* EXERCISE PROMPT *
Print, in exact form, the lines below from the one containing "plate: present [435,850,707,951]" through the one containing "stool: present [214,225,329,317]", and omit all others.

□ □ □ □ □

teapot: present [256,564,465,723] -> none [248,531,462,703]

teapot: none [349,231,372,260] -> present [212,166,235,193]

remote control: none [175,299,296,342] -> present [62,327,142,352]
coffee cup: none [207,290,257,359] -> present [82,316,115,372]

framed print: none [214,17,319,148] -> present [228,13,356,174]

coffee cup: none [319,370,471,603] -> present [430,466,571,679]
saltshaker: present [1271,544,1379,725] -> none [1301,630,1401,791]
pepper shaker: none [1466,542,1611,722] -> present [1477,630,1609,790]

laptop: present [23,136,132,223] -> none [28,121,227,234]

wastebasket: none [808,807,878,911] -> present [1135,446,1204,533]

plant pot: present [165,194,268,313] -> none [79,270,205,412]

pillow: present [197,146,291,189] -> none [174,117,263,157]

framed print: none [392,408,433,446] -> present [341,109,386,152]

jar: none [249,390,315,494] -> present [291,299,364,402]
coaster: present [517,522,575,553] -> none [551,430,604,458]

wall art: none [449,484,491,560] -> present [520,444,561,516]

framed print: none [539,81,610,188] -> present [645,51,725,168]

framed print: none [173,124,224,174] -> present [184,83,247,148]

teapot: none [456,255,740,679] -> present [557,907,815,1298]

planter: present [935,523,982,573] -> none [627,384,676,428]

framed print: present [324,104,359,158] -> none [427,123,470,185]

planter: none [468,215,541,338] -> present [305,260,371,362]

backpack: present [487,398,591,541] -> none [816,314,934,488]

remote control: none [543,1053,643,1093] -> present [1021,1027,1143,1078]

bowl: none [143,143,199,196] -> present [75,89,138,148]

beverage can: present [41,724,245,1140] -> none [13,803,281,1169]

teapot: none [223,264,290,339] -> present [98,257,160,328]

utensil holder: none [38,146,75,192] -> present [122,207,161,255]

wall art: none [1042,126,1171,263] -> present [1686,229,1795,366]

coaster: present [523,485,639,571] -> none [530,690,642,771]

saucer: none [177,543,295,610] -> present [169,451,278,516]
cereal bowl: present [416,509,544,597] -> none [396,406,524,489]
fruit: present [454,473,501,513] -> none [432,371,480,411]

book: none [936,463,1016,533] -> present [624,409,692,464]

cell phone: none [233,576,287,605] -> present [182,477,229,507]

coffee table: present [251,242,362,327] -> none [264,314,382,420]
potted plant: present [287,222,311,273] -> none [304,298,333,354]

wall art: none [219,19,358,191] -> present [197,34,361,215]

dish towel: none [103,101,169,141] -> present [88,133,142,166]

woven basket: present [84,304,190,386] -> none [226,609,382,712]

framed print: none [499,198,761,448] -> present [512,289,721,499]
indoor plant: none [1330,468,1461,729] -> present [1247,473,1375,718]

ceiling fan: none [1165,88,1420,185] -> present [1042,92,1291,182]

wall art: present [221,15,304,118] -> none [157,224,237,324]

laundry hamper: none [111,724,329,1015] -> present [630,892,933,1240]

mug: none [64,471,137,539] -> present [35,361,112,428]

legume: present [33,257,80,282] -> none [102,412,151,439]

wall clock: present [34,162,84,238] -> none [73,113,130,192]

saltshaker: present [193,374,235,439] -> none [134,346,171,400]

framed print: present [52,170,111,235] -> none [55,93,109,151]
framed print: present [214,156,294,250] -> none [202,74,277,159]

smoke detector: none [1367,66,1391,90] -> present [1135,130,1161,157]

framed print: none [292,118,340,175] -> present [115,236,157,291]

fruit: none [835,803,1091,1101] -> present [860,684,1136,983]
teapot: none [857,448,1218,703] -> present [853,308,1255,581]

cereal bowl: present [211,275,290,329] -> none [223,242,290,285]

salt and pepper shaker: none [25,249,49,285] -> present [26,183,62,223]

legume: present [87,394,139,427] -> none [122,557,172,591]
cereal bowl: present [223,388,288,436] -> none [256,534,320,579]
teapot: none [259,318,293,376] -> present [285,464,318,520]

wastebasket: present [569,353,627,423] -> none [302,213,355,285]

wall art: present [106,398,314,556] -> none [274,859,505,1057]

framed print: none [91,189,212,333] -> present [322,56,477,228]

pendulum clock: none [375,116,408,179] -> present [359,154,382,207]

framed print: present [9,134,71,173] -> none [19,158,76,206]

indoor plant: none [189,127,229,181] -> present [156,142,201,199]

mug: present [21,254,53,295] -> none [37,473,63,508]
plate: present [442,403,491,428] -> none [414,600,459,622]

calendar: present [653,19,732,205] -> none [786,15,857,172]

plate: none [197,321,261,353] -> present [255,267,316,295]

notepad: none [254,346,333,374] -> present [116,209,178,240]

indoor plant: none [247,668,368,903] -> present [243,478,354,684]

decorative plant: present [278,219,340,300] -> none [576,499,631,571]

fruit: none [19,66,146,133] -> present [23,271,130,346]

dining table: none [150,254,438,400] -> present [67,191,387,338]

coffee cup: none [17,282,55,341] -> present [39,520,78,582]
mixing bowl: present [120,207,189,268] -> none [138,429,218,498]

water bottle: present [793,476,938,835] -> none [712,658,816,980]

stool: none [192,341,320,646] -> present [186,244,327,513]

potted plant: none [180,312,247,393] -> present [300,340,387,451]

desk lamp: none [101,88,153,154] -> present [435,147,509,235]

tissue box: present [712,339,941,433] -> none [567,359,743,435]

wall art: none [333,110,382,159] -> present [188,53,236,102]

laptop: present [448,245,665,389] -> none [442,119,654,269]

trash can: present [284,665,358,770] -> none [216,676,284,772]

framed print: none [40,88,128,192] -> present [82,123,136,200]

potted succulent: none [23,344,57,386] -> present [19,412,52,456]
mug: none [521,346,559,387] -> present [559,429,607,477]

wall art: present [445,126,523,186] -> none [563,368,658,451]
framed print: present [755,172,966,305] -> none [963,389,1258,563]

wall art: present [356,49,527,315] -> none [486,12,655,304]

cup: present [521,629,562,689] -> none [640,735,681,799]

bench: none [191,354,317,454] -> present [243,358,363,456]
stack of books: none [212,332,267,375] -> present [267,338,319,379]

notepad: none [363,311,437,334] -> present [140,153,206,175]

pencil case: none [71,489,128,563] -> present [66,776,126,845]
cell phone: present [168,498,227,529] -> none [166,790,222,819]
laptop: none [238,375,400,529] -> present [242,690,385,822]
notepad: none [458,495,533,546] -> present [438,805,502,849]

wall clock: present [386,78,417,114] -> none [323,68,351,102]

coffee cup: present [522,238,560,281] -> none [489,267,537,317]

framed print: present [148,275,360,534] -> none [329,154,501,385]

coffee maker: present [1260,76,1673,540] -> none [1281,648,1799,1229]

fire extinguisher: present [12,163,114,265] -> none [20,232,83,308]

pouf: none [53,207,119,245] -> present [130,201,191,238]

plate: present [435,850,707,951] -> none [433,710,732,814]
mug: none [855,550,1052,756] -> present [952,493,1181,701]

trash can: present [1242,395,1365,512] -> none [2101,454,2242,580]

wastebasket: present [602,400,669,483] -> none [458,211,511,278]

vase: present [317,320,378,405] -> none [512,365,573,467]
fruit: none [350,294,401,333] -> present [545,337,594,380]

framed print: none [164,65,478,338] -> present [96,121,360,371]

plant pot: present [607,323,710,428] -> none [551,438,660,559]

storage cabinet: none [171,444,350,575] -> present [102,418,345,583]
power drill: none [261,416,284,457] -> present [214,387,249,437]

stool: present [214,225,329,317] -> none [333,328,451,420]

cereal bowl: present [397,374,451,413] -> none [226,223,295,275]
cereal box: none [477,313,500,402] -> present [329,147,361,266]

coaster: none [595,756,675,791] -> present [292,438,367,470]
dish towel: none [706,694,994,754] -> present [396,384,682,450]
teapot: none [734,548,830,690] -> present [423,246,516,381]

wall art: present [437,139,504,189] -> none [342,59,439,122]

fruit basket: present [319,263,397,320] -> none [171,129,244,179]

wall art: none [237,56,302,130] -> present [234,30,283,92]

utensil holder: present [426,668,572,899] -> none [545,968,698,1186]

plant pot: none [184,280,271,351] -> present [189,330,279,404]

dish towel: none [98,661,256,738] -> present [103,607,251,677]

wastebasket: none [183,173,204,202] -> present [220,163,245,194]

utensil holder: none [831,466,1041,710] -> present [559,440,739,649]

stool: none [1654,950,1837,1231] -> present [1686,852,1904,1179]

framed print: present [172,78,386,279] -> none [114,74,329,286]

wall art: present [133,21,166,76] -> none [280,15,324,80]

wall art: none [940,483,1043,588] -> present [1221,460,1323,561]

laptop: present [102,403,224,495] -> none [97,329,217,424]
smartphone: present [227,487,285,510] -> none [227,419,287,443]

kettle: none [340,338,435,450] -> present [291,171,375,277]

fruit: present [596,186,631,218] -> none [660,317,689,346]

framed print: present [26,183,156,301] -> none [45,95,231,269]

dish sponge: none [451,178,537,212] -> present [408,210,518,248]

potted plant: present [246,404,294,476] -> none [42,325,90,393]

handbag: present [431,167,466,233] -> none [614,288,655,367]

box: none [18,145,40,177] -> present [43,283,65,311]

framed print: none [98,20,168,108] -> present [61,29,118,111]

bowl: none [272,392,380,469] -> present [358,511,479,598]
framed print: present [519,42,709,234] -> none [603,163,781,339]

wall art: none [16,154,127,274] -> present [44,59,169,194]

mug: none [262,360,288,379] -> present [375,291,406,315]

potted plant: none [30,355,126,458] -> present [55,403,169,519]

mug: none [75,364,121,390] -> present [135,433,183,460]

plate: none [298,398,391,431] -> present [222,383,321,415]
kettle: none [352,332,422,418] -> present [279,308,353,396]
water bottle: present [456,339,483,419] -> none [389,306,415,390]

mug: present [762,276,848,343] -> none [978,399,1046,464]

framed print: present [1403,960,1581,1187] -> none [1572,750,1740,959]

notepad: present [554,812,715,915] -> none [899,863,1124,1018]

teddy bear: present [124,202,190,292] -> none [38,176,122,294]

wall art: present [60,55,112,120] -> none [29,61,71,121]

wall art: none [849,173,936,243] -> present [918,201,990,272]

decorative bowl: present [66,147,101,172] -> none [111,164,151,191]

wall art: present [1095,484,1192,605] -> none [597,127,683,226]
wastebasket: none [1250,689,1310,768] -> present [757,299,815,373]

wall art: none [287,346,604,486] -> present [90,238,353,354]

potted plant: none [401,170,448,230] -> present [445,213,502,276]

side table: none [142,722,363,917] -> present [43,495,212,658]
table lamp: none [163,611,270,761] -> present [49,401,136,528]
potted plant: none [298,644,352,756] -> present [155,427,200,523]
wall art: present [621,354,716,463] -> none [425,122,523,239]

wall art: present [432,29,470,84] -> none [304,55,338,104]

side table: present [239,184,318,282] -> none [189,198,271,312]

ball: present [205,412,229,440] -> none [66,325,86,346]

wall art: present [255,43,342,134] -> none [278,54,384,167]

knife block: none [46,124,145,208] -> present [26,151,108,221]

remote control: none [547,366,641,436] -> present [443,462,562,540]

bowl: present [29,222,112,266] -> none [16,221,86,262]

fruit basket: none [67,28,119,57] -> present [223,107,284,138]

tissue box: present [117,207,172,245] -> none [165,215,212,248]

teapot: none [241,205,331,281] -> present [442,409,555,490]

□ □ □ □ □

* ANSWER TO THIS PROBLEM *
plate: present [435,850,707,951] -> none [433,710,732,814]
mug: none [855,550,1052,756] -> present [952,493,1181,701]

trash can: present [1242,395,1365,512] -> none [2101,454,2242,580]

wastebasket: present [602,400,669,483] -> none [458,211,511,278]

vase: present [317,320,378,405] -> none [512,365,573,467]
fruit: none [350,294,401,333] -> present [545,337,594,380]

framed print: none [164,65,478,338] -> present [96,121,360,371]

plant pot: present [607,323,710,428] -> none [551,438,660,559]

storage cabinet: none [171,444,350,575] -> present [102,418,345,583]
power drill: none [261,416,284,457] -> present [214,387,249,437]

stool: present [214,225,329,317] -> none [333,328,451,420]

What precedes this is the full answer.